[Document layout analysis data]
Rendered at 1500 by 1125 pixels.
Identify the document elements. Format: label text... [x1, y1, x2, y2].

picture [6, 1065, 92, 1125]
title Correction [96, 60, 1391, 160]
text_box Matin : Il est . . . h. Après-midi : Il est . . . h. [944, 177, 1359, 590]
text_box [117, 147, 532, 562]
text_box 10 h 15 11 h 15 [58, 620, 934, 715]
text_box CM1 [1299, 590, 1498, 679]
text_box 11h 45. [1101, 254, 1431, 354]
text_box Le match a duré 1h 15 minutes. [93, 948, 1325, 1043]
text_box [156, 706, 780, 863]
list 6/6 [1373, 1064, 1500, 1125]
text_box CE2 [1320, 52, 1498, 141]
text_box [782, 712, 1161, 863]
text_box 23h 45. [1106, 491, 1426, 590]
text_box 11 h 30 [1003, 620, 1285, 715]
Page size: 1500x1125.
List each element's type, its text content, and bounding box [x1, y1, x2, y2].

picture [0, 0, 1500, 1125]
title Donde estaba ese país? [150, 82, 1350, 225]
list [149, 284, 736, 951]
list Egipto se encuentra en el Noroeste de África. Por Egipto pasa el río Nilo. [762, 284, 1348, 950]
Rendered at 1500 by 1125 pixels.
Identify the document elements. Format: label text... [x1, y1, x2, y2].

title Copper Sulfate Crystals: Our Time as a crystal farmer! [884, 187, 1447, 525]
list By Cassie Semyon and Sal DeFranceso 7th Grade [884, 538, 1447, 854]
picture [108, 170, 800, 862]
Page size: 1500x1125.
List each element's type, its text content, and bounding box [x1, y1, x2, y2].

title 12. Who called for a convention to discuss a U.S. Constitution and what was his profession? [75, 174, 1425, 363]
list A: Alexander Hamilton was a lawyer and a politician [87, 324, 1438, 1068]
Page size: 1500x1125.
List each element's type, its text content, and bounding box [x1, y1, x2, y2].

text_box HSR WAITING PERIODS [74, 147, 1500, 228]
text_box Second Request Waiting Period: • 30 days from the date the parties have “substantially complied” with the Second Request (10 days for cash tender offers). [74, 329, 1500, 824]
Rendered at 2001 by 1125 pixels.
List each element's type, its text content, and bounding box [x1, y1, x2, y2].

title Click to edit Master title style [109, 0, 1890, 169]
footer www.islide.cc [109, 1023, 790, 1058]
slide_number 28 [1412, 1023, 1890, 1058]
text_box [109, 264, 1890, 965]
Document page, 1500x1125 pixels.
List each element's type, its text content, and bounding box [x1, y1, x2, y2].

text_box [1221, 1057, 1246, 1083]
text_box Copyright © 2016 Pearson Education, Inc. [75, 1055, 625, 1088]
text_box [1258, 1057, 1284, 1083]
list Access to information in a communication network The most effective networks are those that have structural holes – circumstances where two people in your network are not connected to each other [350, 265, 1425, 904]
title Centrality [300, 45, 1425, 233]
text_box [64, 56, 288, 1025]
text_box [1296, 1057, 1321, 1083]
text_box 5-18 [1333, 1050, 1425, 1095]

#### [Your assignment]
Every record above needs to be restated exactly.

#### [Response to the task]
Rendered at 1500 by 1125 pixels.
Identify the document elements. Format: label text... [x1, y1, x2, y2].

picture [6, 1065, 92, 1125]
title Correction [96, 60, 1391, 160]
text_box Matin : Il est . . . h. Après-midi : Il est . . . h. [944, 177, 1359, 590]
text_box [117, 147, 532, 562]
text_box 10 h 15 11 h 15 [58, 620, 934, 715]
text_box CM1 [1299, 590, 1498, 679]
text_box 11h 45. [1101, 254, 1431, 354]
text_box Le match a duré 1h 15 minutes. [93, 948, 1325, 1043]
text_box [156, 706, 780, 863]
list 6/6 [1373, 1064, 1500, 1125]
text_box CE2 [1320, 52, 1498, 141]
text_box [782, 712, 1161, 863]
text_box 23h 45. [1106, 491, 1426, 590]
text_box 11 h 30 [1003, 620, 1285, 715]
Page size: 1500x1125.
List each element's type, its text content, and bounding box [x1, y1, x2, y2].

picture [0, 0, 1500, 1125]
title Donde estaba ese país? [150, 82, 1350, 225]
list [149, 284, 736, 951]
list Egipto se encuentra en el Noroeste de África. Por Egipto pasa el río Nilo. [762, 284, 1348, 950]
Rendered at 1500 by 1125 pixels.
Identify the document elements. Format: label text... [x1, y1, x2, y2].

title Copper Sulfate Crystals: Our Time as a crystal farmer! [884, 187, 1447, 525]
list By Cassie Semyon and Sal DeFranceso 7th Grade [884, 538, 1447, 854]
picture [108, 170, 800, 862]
Page size: 1500x1125.
List each element's type, its text content, and bounding box [x1, y1, x2, y2].

title 12. Who called for a convention to discuss a U.S. Constitution and what was his profession? [75, 174, 1425, 363]
list A: Alexander Hamilton was a lawyer and a politician [87, 324, 1438, 1068]
Page size: 1500x1125.
List each element's type, its text content, and bounding box [x1, y1, x2, y2].

text_box HSR WAITING PERIODS [74, 147, 1500, 228]
text_box Second Request Waiting Period: • 30 days from the date the parties have “substantially complied” with the Second Request (10 days for cash tender offers). [74, 329, 1500, 824]
Rendered at 2001 by 1125 pixels.
List each element's type, its text content, and bounding box [x1, y1, x2, y2].

title Click to edit Master title style [109, 0, 1890, 169]
footer www.islide.cc [109, 1023, 790, 1058]
slide_number 28 [1412, 1023, 1890, 1058]
text_box [109, 264, 1890, 965]
Document page, 1500x1125 pixels.
List each element's type, its text content, and bounding box [x1, y1, x2, y2].

text_box [1221, 1057, 1246, 1083]
text_box Copyright © 2016 Pearson Education, Inc. [75, 1055, 625, 1088]
text_box [1258, 1057, 1284, 1083]
list Access to information in a communication network The most effective networks are those that have structural holes – circumstances where two people in your network are not connected to each other [350, 265, 1425, 904]
title Centrality [300, 45, 1425, 233]
text_box [64, 56, 288, 1025]
text_box [1296, 1057, 1321, 1083]
text_box 5-18 [1333, 1050, 1425, 1095]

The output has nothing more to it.